[QUOTED PASSAGE]
▼

4. Salford (again) Council have turned the famous Crescent into a 20mph, road-humped, single-lane nightmare, bottleneck zone. The Crescent is the terminal stage of the somewhat and always rather busy 47km-long East Lancs Road. Also known as the A580, it was the United Kingdom's first purpose-built intercity highway. The road, which remains a primary A road, was officially opened by King George V on 18 July 1934. It links Walton in Liverpool to Salford (near Manchester).


The wonderful £800,000 cycle lanes of Bridgewater Road in Salford bereft of cyclists at 8.30 in the average traffic-filled weekday morning as traffic backs up thanks to them

5. Many councils are now instituting immoral and completely unnecessary 24-hour pay and display parking that benefits no one except the parasitic private parking companies - there is a lulu of a cowboy company that is based in Sheffield (other cowboy operators are available) whose owners are now multi-millionaires on the back of their often very unethical practices. And if you dispute a ticket from one of these companies by parking at 11pm on a badly-lit bomb-site, be warned. The appalling signage, or even a natural logic that might have made you naturally conclude that a car park would not be charging at 11pm at night, is not ground enough. And the alleged independent mechanism you have to use to dispute any claim, POPLA, (Parking on Private Land Appeals) is as independent as an appeals body can be when funded by the cowboys (and at one time chaired by the biggest Sheffield-based millionaire cowboy of the lot) who ticket you. Or is it just co-incidence that these parking cowboys feature regularly on both the "Watchdog", "Rip-off Britain" and "Martin Lewis" TV consumer programmes?

6. Bury Council were proudly crowing in December 2016 about how the impending new Aldi supermarket build was as a "direct result of the Council's commitment to and investment in Radcliffe town centre". Really? The £1million-refurbished market hall has about 10 retailers, and Radcliffe could, by someone of a very generous, if not those of a rather blinkered nature, be termed as nothing more than a retail ghost town.

▲

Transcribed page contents
▼

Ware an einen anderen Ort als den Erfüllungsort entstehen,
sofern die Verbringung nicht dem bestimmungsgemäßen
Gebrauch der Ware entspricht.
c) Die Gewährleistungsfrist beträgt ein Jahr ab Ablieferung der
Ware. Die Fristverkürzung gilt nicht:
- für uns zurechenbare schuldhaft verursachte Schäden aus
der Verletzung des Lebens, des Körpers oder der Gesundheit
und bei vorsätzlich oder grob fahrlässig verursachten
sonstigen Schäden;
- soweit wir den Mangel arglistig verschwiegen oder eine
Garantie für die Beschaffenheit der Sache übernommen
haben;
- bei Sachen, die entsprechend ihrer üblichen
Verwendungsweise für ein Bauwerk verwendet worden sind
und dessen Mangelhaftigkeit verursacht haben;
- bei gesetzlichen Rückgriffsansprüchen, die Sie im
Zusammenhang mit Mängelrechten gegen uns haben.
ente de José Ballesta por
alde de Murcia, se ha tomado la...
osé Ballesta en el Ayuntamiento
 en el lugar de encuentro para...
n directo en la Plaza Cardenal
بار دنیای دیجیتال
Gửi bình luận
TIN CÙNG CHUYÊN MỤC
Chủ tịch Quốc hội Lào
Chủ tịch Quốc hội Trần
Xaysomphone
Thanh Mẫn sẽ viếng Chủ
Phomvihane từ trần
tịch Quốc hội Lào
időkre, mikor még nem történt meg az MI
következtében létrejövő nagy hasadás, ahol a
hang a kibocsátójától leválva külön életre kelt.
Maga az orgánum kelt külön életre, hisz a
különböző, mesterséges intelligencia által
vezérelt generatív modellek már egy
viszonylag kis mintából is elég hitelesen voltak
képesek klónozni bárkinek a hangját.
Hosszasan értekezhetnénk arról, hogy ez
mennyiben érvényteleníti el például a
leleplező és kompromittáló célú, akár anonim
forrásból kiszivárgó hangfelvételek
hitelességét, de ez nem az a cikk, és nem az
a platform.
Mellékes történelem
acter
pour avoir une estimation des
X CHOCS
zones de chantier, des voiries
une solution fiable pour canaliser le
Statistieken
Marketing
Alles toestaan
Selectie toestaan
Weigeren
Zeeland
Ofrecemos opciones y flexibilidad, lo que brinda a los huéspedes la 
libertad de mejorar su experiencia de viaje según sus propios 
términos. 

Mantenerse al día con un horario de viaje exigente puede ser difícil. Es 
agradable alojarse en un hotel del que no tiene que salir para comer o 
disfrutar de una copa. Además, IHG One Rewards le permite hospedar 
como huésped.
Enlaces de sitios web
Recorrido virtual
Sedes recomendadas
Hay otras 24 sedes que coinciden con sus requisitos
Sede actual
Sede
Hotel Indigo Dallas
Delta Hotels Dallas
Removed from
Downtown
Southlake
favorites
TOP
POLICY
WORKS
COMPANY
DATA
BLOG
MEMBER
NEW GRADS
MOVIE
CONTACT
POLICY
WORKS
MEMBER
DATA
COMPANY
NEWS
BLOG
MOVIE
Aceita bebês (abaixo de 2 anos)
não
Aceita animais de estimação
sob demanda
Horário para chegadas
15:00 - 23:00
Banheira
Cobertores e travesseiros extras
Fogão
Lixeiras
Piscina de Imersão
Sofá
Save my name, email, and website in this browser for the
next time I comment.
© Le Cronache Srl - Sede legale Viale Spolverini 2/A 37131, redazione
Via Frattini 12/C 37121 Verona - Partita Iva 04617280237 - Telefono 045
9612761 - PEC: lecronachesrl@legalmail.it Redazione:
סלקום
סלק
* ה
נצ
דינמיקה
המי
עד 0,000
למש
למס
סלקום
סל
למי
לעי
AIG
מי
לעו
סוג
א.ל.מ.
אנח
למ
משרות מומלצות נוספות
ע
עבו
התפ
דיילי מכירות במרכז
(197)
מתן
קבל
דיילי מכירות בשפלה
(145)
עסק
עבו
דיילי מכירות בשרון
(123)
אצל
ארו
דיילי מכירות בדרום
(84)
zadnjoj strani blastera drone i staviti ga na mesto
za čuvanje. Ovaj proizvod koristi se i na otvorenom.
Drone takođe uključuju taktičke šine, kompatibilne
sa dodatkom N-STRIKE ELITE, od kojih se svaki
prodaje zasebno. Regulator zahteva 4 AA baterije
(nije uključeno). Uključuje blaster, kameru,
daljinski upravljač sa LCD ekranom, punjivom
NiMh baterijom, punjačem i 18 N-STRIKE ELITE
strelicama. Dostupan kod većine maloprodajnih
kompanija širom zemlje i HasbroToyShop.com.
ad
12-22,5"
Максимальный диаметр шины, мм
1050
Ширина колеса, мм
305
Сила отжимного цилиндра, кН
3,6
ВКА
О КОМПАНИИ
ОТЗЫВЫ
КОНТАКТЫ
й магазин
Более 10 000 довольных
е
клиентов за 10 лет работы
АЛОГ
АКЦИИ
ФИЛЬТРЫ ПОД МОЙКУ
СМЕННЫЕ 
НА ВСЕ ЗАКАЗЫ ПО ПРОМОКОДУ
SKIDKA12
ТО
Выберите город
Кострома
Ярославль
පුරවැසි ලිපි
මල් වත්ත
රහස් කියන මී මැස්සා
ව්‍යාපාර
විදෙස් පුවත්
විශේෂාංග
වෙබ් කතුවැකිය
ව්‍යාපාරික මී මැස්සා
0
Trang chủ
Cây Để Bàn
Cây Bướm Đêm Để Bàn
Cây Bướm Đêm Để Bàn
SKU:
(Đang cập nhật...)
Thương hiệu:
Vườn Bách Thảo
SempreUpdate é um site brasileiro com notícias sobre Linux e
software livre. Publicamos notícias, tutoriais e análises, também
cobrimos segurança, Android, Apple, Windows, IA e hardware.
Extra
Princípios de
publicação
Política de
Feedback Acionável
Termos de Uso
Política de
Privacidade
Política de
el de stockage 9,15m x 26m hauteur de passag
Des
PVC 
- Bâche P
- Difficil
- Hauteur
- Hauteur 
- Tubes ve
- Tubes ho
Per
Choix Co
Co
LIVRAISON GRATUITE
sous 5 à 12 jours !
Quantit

▲

[LIST OF TASKS]
a – Answer these from the text about local councils:
(i) Who officially opened the East Lancs Road, and on what date?
(ii) How much did the cycle lanes on Bridgewater Road in Salford cost?
(iii) What does POPLA stand for?
b – List every TV consumer program named in the text about local councils.
c – Write the next part of the text about local councils, picking up after its last sentence.

[RESULTS FOR THE EXERCISE]
a –
(i) King George V, on 18 July 1934.
(ii) £800,000.
(iii) Parking on Private Land Appeals.

b –
- "Watchdog"
- "Rip-off Britain"
- "Martin Lewis"

c –
7. It took months and months of lobbying by UK satirical fortnightly "Private Eye" to make the authorities realise that one of former MP George Galloway's 'best friends', Lutfur Rahman, Mayor of Tower Hamlets in London, was as crooked as a winding mountain pass. He received a 5-year ban from local politics for an impressive array of  corruption, bribery, malpractice, mortgage fraud and  tax evasion.

8. Councils have gained, by stealth, legal powers to place charges and seize homes of the elderly who may be running up bills in connection with their healthcare. On the death of the elderly owner, their home can be seized by the council who, given the track-records of most councils on things requiring common sense and decency, will be guaranteed will make a total mess of the whole process.

I suggest you purchase a copy of "Private Eye", the satirical fortnightly, and read through the feature page titled "Rotten Boroughs". It is as fascinating a read as it is a depressing read to see the extent to which these people couldn't even decide whether the toilet seat should be left up or put down after use. Although I'm sure they'd happily convene a committee and pay themselves - and some barn-pot £1,400 a day consultants - vast expenses to find out.